In U.S. v. Anchor Mortgage Corp., the Seventh Circuit held that treble damage calculations under the FCA must be calculated from the net losses, rather than the gross losses, suffered by the Government. For defendants in FCA litigation, this decision not only affects the potential damages for an adverse judgment but also the relative positions of the parties at the settlement table.

The Defendant was found to have presented false claims in the form of knowing misrepresentations related to 11 loan applications. The District Court calculated damages by adding the amount the Government paid the lenders, trebling that sum, subtracting amounts received by the Government from the sale of the subject properties and finally adding the statutory penalty of $5,500. For example, in the case of one loan, the Government paid $131,643.05. The District Court trebled this to $394,929.15, subtracted the $68,200 realized after the sale of the property and added the penalty for a total of $332,229.15.

The Seventh Circuit rejected this “gross trebling” approach in favor of a “net trebling approach.” Under net trebling, the amount realized from the sale of property is subtracted from the original amount paid, then that difference is trebled and the penalty added. For the same loan, the difference between the amount originally paid by the Government and the amount realized from the property sale was $63,443.05. The Circuit Court trebled this amount to $190,329.15 and added the penalty for a total of $195,829.15. The resulting difference between gross trebling and net trebling on this one loan was $136,400.
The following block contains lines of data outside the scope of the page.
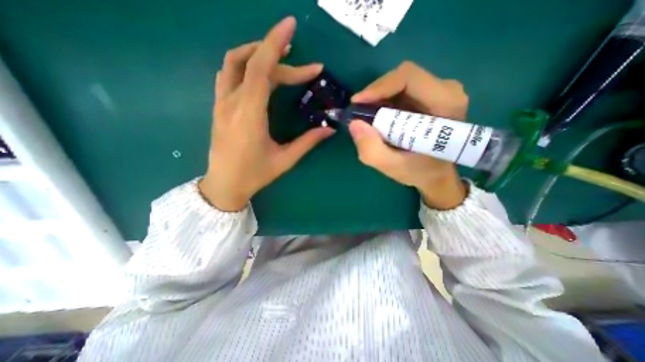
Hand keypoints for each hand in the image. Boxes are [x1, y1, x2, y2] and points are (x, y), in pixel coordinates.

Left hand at [200, 17, 331, 211]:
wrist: (224, 184)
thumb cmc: (255, 175)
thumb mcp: (285, 160)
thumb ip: (307, 142)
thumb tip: (329, 130)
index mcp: (250, 115)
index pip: (260, 69)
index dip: (275, 44)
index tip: (291, 26)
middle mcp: (232, 102)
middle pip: (253, 64)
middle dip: (280, 59)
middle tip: (304, 70)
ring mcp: (221, 103)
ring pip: (233, 62)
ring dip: (257, 53)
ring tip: (280, 58)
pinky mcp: (219, 106)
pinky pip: (228, 74)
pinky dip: (245, 64)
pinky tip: (260, 73)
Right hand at [348, 61, 469, 208]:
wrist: (437, 174)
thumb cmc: (421, 172)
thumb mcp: (393, 167)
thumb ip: (372, 150)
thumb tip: (354, 124)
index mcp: (446, 104)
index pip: (408, 78)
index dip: (379, 87)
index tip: (357, 103)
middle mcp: (446, 90)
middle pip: (402, 78)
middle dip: (376, 95)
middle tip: (360, 114)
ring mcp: (439, 91)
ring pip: (399, 83)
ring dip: (379, 100)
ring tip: (369, 120)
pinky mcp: (429, 96)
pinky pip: (401, 91)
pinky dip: (385, 103)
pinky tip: (379, 119)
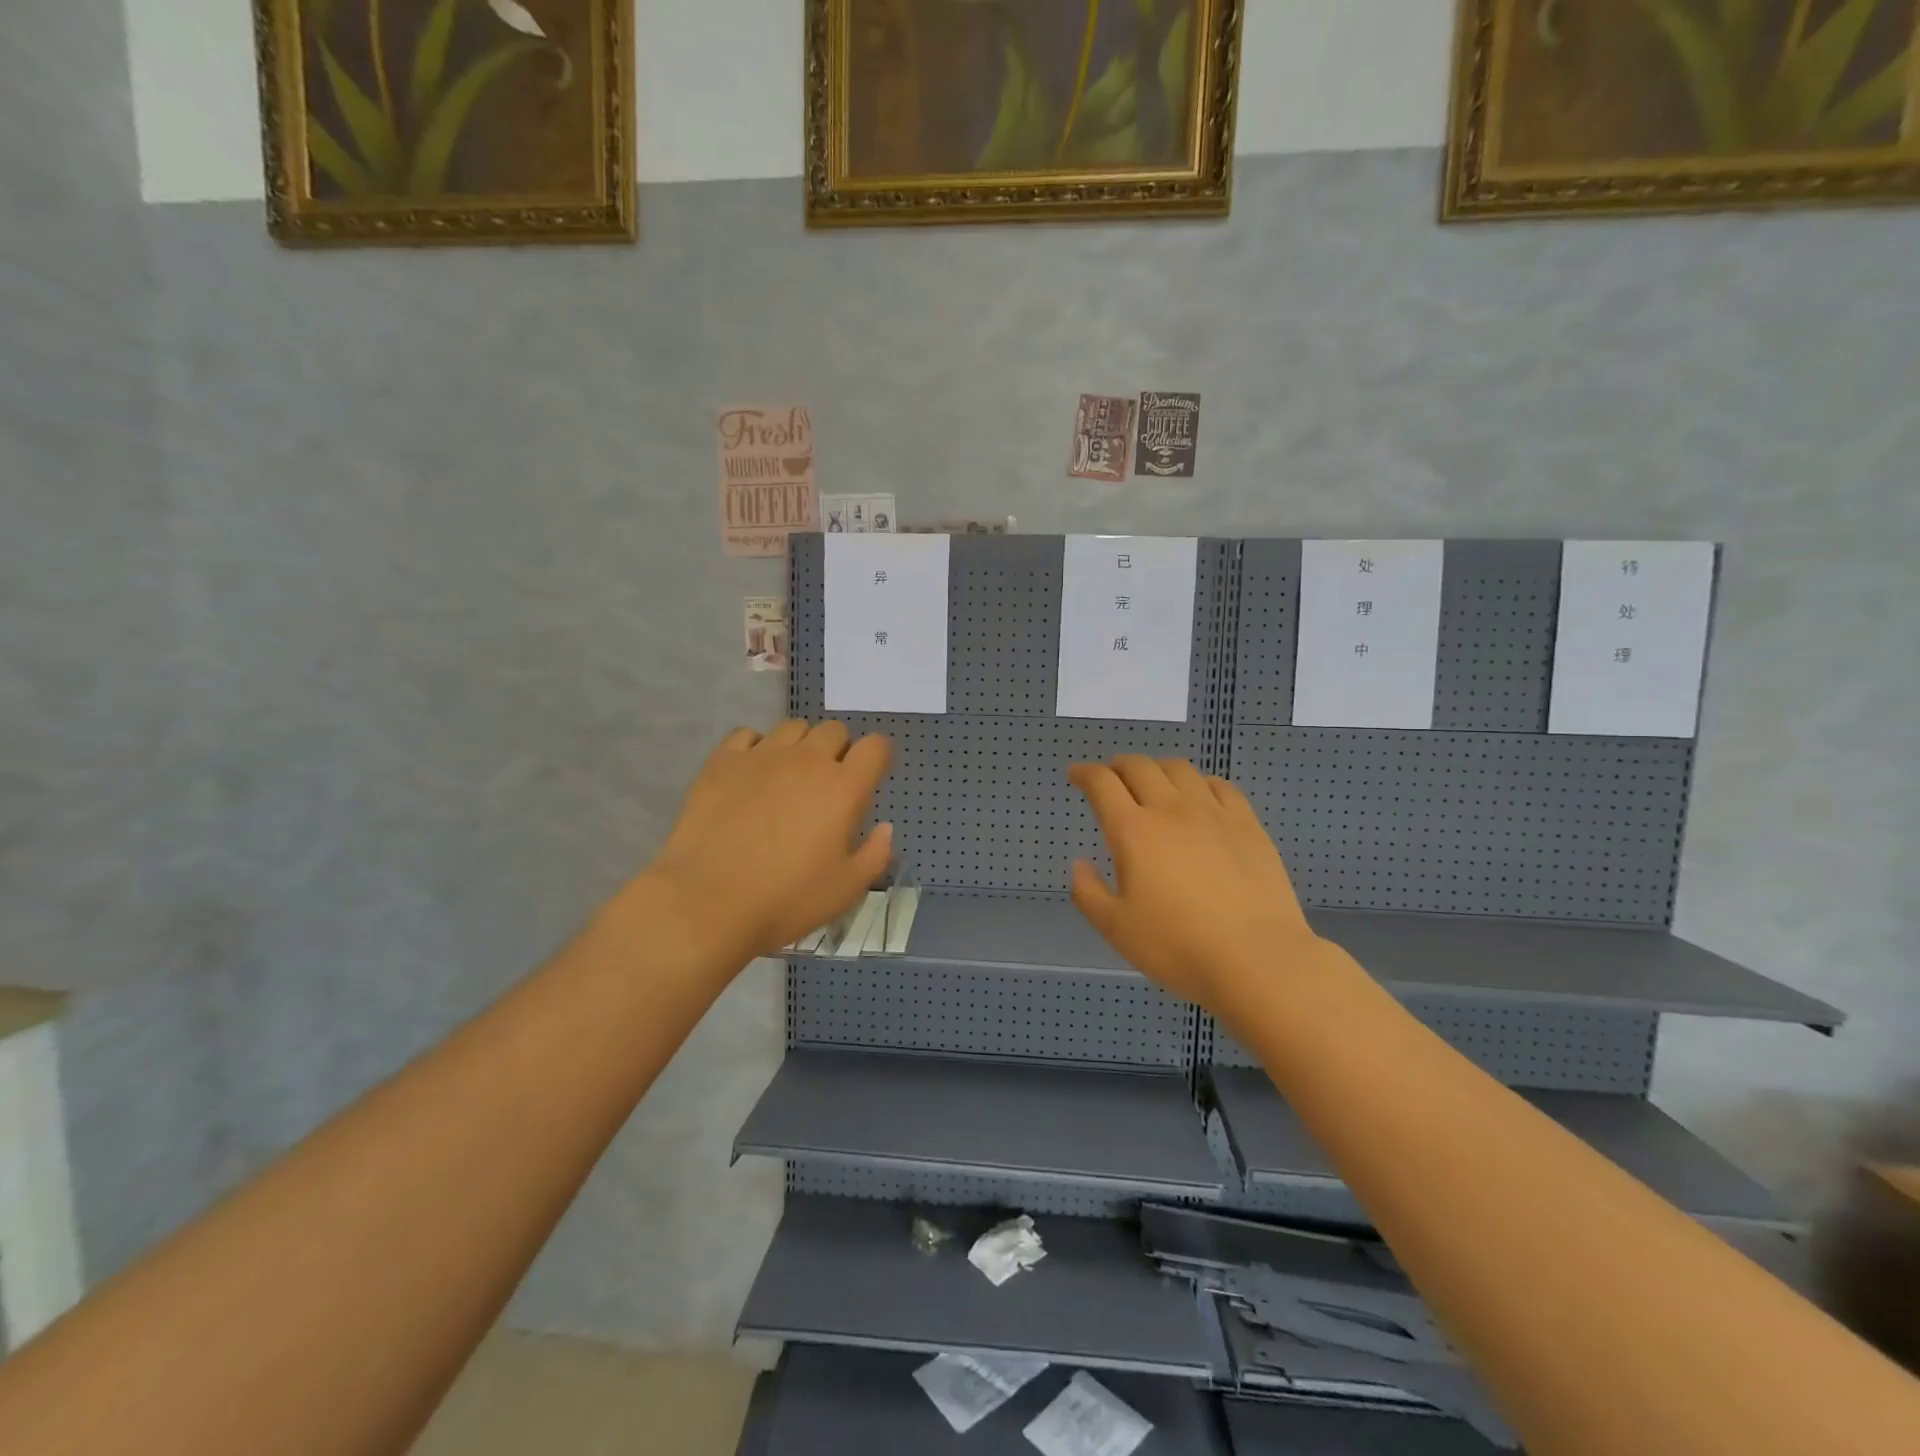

The FCA itself is silent regarding which method is appropriate. The Court pointed to similar federal statutes that use net trebling such as the Clayton Act. Additionally, net trebling has long been the “norm in civil litigation,” where “[m]itigation of damages is almost universal.” In accepting these norms as applicable to FCA cases, the Court rejected the Government’s argument that the Supreme Court’s decision in United States v. Bornstein required gross trebling.

In Bornstein, the Government sought damages for tubes used in military radio kits. There, Model Engineering (“Model”) contracted with the Government to provide tubes that met the military’s specifications. Model purchased the tubes from a third party supplier, United National Labs. In the ensuing litigation, Model was found liable for damages due to breach of contract, not the FCA. United National Labs was found liable to the Government for FCA violations. The Supreme Court held that the method for calculation under the FCA, was to first double the actual damages to the United States and then subtract the amount the Government had collected from Model.

The holding in Bornstein was that double damages (now treble damages) are properly calculated off of actual damages suffered by the Government. The Seventh Circuit noted that footnote 13 in Bornstein defined actual damages in a manner consistent with the norm in civil litigation: the difference between the market value of the received tubes and the market value of the tubes the Government believed it ordered. Using this definition in Anchor, the Court held that the actual damages suffered by the Government are equal its net loss, not its gross loss. Trebling is therefore appropriately applied to the actual net loss.

The  Seventh Circuit defended against the suggestion that the footnote was unenforceable dictum, saying “a court of appeals should not ignore pertinent statements by the Supreme Court.” The footnote, argued the Court, was an order from the Supreme Court to the appellate court on “how to do the right on remand” and not simply “as if some law clerk were off on a lark and the Justices missed the error.”